All the Kardashians are pregnant. All of them. Probably even Kris and she’s 60. Probably even North and she’s, like five. That’s how this week feels to all the women who are struggling with infertility, who want to be pregnant but aren’t due to biology or circumstance or who are in the aftermath of miscarriage or stillbirth.
Your Facebook feed can be brutal at a time like this. All that happy news. All those Kardashian tummies full of babies. And yours……not.
Whenever there’s a big pregnancy or birth moment – a royal baby born, a royal pregnancy announced or yet another celebrity posting photos of their pregnant tummy or scrumptious newborn – my heart always goes to those women. The ones who feel like a knife is being twisted into them. If you’ve never experienced it, you will find that description melodramatic and maybe even absurd. What does Kylie Jenner’s pregnancy have to do with anyone else? How can someone’s baby news be anything other than joyful?

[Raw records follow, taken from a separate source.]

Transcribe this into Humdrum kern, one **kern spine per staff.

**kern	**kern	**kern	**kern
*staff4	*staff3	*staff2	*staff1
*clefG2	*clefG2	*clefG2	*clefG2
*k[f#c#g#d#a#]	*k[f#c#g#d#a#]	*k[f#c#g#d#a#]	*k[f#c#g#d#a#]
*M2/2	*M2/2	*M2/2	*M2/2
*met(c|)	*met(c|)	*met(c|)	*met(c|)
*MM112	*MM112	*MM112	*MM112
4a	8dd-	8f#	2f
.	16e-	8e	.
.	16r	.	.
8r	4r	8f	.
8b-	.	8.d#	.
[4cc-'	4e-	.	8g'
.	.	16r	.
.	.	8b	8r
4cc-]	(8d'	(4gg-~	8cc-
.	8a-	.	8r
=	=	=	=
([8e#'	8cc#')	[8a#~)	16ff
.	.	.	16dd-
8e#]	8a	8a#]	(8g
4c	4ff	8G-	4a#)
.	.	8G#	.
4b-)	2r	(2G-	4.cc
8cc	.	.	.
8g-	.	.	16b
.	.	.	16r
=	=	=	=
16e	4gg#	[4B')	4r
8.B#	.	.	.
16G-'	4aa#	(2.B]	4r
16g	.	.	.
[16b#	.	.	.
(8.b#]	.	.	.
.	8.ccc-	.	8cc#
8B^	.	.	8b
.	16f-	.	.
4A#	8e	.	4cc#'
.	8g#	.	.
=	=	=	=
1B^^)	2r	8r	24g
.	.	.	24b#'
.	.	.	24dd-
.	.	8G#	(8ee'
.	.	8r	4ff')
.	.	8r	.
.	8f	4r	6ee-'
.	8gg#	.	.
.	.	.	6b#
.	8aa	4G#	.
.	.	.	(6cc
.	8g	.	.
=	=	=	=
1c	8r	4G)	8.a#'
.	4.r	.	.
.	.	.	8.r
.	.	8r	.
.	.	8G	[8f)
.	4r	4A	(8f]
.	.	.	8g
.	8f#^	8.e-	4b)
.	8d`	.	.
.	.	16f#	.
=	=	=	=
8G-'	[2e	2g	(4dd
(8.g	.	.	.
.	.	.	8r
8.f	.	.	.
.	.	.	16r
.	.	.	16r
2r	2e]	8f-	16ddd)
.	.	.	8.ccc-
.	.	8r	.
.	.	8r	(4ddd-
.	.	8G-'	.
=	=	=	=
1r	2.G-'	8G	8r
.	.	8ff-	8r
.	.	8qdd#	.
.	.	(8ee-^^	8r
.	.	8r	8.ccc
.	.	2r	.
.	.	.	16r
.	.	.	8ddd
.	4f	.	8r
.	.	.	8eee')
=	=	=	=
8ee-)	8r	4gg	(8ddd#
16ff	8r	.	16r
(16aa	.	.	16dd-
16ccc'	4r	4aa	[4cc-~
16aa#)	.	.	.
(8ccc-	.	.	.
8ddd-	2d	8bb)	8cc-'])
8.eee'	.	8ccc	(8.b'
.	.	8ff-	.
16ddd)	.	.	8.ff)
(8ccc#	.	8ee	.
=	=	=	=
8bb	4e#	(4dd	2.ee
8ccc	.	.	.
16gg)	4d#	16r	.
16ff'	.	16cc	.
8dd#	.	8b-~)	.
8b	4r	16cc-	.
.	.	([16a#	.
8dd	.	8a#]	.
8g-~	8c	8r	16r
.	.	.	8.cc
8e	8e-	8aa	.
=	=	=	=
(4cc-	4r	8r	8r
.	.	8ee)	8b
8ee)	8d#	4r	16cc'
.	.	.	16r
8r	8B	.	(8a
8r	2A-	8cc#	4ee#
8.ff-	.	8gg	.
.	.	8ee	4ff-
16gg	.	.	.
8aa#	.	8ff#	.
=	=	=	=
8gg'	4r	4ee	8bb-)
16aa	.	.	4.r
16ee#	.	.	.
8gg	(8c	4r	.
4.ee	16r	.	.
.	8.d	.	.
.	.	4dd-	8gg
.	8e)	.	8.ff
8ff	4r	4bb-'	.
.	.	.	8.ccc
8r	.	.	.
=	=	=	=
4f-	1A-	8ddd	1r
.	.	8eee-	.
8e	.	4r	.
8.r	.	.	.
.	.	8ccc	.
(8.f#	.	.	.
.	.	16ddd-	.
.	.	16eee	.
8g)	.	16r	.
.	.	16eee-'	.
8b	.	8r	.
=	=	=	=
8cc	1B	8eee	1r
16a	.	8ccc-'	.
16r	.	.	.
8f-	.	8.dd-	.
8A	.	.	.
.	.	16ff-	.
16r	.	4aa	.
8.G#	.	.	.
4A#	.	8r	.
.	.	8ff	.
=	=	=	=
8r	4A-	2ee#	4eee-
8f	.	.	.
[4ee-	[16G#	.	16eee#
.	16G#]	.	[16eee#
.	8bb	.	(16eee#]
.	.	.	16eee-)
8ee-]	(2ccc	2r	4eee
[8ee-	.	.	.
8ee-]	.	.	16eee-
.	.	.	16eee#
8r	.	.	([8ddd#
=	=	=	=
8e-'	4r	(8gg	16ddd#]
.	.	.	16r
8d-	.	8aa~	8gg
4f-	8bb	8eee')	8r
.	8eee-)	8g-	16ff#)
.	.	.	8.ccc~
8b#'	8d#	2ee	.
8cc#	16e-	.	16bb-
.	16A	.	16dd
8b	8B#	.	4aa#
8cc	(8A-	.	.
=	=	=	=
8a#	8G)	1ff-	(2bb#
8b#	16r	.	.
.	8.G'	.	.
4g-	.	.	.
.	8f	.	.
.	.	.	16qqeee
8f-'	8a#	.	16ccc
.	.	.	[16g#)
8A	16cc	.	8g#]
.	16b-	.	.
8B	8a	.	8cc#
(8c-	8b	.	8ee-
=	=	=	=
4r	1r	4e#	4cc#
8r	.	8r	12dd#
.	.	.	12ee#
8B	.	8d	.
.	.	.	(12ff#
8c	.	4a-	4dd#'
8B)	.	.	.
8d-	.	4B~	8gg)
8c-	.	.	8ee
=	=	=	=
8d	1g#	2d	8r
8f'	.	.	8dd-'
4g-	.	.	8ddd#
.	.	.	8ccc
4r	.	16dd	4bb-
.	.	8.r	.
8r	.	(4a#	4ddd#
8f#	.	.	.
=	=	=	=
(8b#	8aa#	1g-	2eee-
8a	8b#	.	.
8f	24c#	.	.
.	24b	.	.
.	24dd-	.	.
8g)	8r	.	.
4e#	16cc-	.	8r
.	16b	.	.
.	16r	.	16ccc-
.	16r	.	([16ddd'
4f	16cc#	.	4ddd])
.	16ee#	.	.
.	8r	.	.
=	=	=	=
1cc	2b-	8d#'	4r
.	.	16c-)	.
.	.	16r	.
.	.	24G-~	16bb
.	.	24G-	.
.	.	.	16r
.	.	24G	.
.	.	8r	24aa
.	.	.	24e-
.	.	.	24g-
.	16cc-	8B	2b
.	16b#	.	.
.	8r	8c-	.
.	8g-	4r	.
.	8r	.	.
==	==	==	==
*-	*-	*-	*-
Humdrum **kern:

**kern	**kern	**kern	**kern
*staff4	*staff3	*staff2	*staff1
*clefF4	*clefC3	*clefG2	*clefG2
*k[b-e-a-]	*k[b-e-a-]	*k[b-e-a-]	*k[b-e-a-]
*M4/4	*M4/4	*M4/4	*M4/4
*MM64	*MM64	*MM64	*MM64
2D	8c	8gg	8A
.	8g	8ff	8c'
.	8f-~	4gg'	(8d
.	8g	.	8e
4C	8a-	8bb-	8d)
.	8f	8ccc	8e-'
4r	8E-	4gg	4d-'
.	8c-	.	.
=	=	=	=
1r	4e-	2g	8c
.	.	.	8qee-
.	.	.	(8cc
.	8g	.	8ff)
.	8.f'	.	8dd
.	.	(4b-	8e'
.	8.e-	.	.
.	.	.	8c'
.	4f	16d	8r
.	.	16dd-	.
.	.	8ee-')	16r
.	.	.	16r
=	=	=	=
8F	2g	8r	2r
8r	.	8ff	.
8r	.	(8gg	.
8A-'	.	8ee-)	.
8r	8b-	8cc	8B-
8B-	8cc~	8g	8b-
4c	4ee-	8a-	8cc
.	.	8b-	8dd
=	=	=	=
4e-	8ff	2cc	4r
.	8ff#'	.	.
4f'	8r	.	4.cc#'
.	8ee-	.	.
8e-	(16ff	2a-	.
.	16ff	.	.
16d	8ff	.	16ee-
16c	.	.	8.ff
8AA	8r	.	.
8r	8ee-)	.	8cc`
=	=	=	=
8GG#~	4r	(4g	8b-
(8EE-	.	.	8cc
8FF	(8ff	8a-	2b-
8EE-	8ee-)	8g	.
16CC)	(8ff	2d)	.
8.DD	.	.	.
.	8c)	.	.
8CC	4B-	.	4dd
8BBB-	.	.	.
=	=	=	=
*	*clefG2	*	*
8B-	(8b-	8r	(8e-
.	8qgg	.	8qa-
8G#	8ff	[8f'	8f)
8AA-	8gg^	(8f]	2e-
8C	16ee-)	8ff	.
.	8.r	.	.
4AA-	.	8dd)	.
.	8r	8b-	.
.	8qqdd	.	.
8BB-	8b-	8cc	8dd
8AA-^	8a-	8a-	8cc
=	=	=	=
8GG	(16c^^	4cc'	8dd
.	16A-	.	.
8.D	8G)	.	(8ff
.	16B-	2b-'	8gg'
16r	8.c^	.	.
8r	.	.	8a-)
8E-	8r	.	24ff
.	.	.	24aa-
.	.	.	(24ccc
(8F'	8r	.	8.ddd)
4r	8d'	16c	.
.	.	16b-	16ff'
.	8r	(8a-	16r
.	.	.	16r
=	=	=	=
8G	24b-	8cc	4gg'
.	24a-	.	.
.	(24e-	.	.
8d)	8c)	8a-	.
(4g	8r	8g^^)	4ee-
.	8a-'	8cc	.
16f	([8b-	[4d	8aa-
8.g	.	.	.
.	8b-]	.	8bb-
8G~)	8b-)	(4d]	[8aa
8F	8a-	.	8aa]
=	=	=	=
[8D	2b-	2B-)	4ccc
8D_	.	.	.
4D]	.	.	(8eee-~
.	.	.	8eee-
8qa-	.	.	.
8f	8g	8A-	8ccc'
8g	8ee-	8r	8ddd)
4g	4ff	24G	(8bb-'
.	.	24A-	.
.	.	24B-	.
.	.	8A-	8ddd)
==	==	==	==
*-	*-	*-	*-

If you don’t understand, you’re lucky. I hope you never do. Because the grief and pain of not being pregnant or not being a mother when you desperately want to be is something that’s hard to explain. And whether it’s fair or logical or not, someone else’s happy news can feel like your heart is being squeezed. It can make you feel jealous and shattered and you can’t tell anyone because you are deeply ashamed that you are not able to compartmentalise your own feelings and your own situation from another woman’s joy. But you can’t. You simply can’t. Grief cannot always be compartmentalised and women are plagued by comparison syndrome in almost every area of our lives including our fertility. And so it goes.